Unfortunately, neither individuals, companies, nor governments can be blamed for 100% of the global warming or biodiversity loss that has occurred to date. That’s too bad – it could have made our job of fixing this mess a whole lot easier. Instead, it’s pretty clear that all 3 parties contributed in their own ways to the progressive release of GHG emissions and destruction of natural habitats.

Now this doesn’t mean that certain companies and governments are off the hook for purposefully slowing down environmental action and interfering with the scientific community – something that’s still very common today.
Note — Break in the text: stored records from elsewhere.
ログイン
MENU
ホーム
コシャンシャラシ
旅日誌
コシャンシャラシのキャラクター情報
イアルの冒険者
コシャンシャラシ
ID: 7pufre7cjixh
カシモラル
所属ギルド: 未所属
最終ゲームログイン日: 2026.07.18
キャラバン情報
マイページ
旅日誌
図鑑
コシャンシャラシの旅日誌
It simply means that individuals have also had a negative impact on the planet, and it’s important to understand that.

However, it’s hard to say whether that means individuals share some of the responsibility of where we’re at with the environment today. For the longest time, nobody had a clue that there was a problem. And when many of us recently realized that there was, climate change and biodiversity loss had already become systemic issues.

As such, to mitigate both climate change and biodiversity loss, solutions first and foremost have to come from governments and companies to affect change at large scales. For individuals, there are solutions that can help us reduce our personal impacts on the environment – and we’ll see plenty in later sections – but it’s important to note that uprooting the unsustainable system currently in place is much more impactful.

At the same time, it’s important for individuals to understand that some of our habits are purely unsustainable, and sacrifices will have to be made. Governments can pass strong policies to ensure those habits change, but should expect significant pushback from individuals – since we lose the liberty of choosing unsustainable habits.

Improving education and equity can help governments get more individuals on board for these types of necessary policies.

Conclusion

Adopting a more sustainable economic model will be essential. Not only because the current unsustainable model can’t go on forever, but also because it’s an opportunity for us to focus our attention on happiness, employment, the environment, and much more.

At the same time, we’ll have to voice our support for policies that can affect change at the larger scales – while being ready to adapt to more sustainable lifestyles.